But then Jane’s son had a first birthday party and I met this awesome, hilarious couple that we hung out with most of the day. Of course, it’s only natural for someone to ask, “So, how do you know Jane?” At first, I was like- hmmm, but then I simply said, “Through my friend, Lisa. Do you know Lisa?” She responded she had no idea who Lisa was, and she thought it was strange. So then she asked if Lisa was a City friend or a suburb friend.Then I was stumped. What was I going to say- well, actually Lisa and Jane met while sitting in the waiting room of Cornell, which technically is in the City so I guess yes, they are City friends? I know that I am upfront with everything, but I certainly have no clue how open my IF friends are to other people, and it’s obviously not my place to hint anything of the sort. I really had no clue how to answer if she was going to dig deeper! It was an odd feeling.
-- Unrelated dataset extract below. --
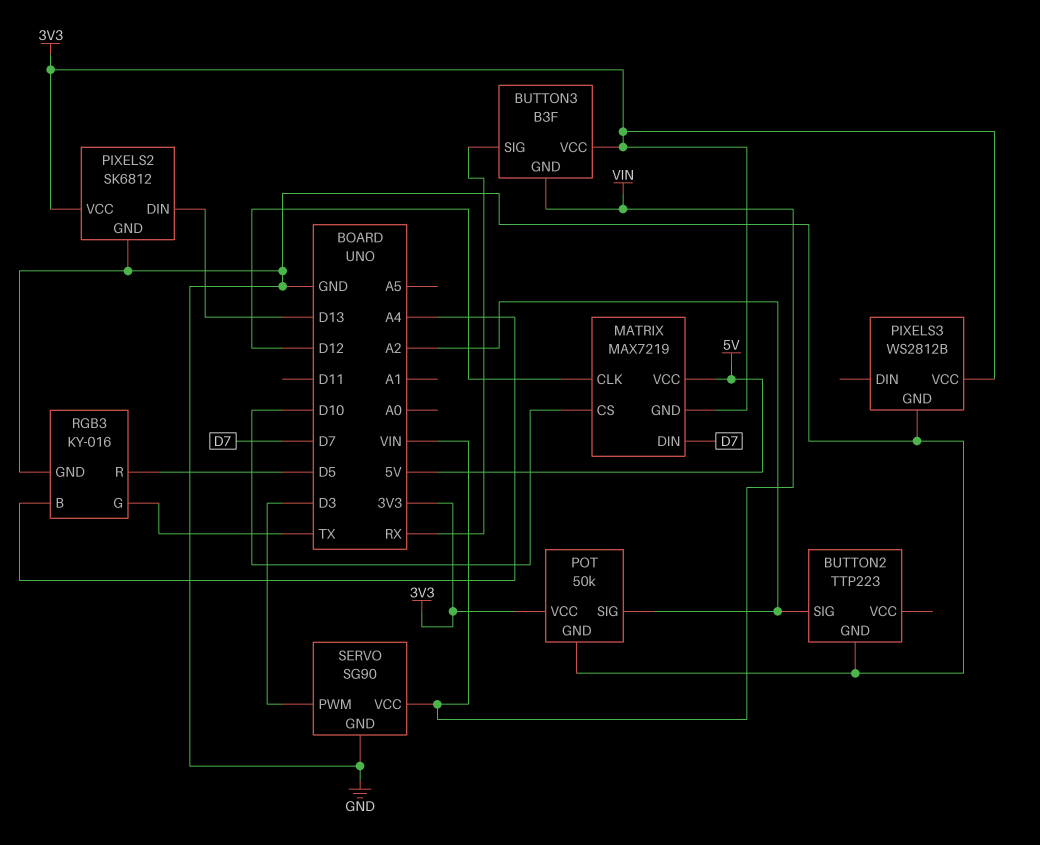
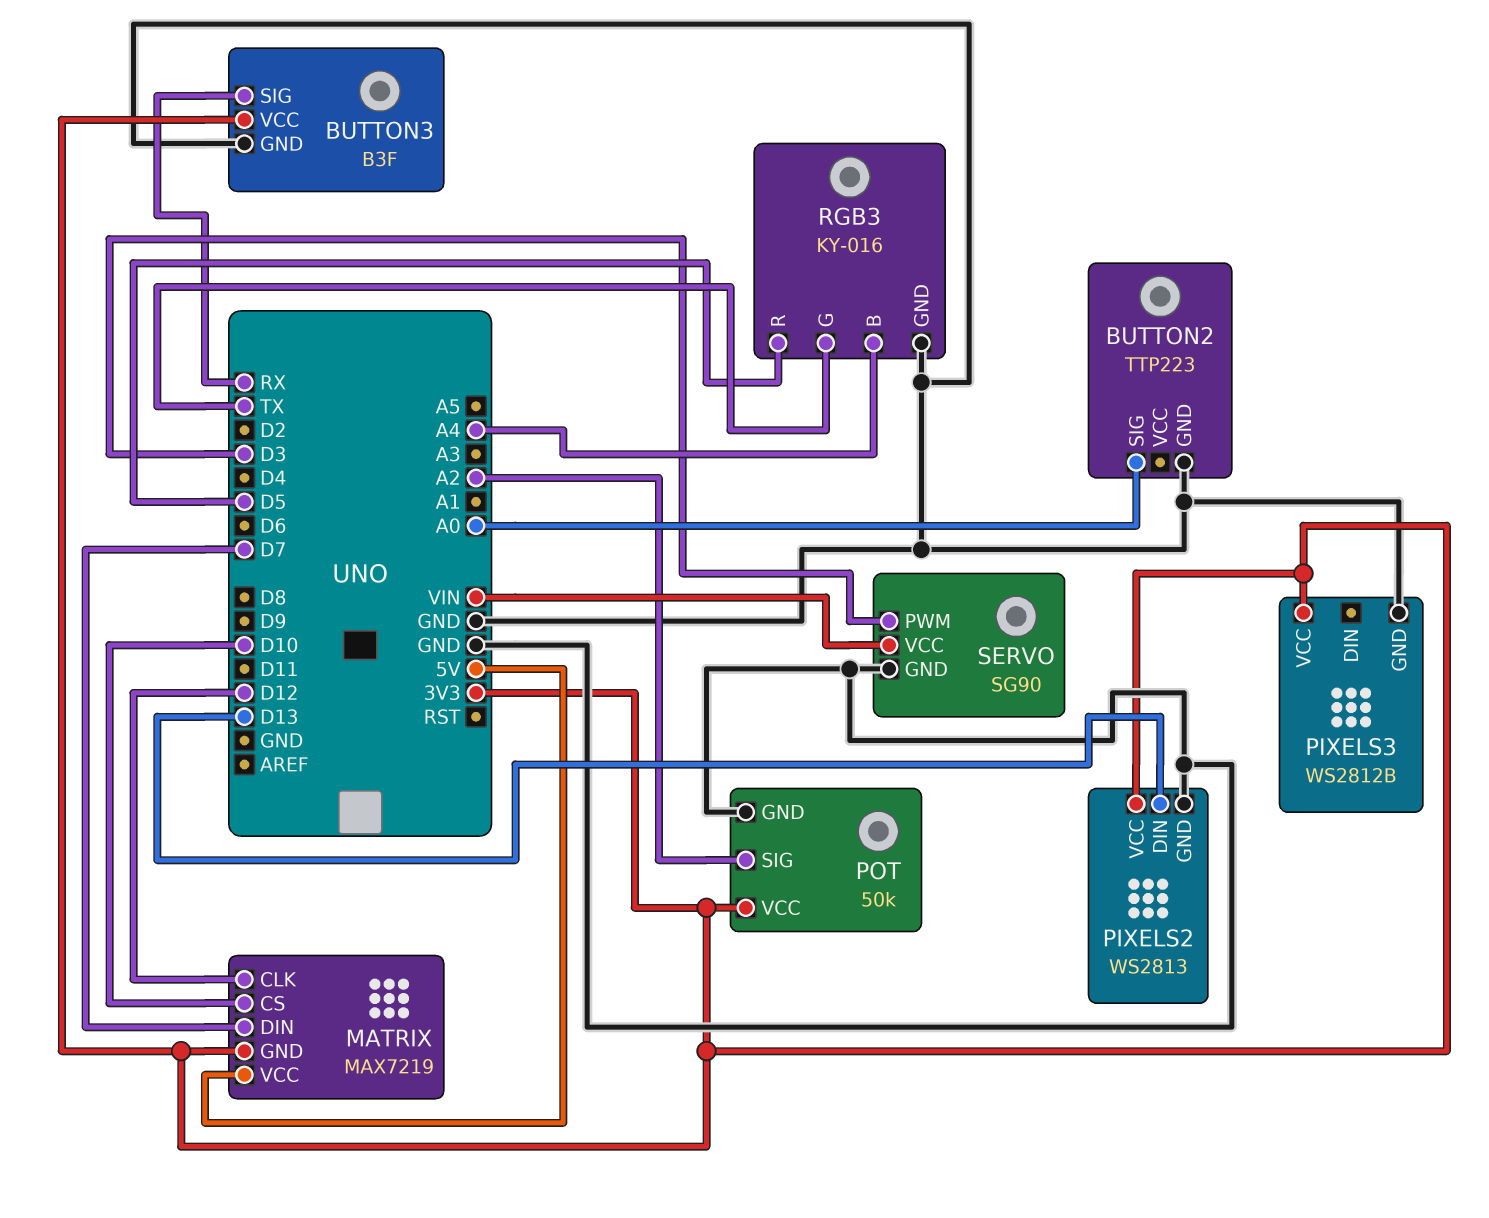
BUTTON2 pin SIG: A2 -> A0
BUTTON3 pin GND: VIN -> GND
PIXELS2: SK6812 -> WS2813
And then it happened again with another new friend. She saw that we had a mutual Facebook friend and she said it’s such a small world, Sara is her neighbor and she gives her tons of advice on having two boys! How in the world do you know Sara?? Well, I know Sara from IF, and I met Sara through Lynn who I met at the RESOLVE Advocacy Day in Washington, DC! Urggghhhh. It’s just so weird, you know? Anyone else experience these things?
BUT- at the same time, it’s really sorta kinda cool. As much as I enjoy and appreciate being in a comfortable social environment with fellow IFers, it’s also a little refreshing to be around non-IFers, who have only met me POST trauma, they never knew me as the bitter, broken down, shadow of a woman. They only know me as a fun, peppy, (thinner) mother of twins. Hmmmm…imagine THAT. Weird, eh?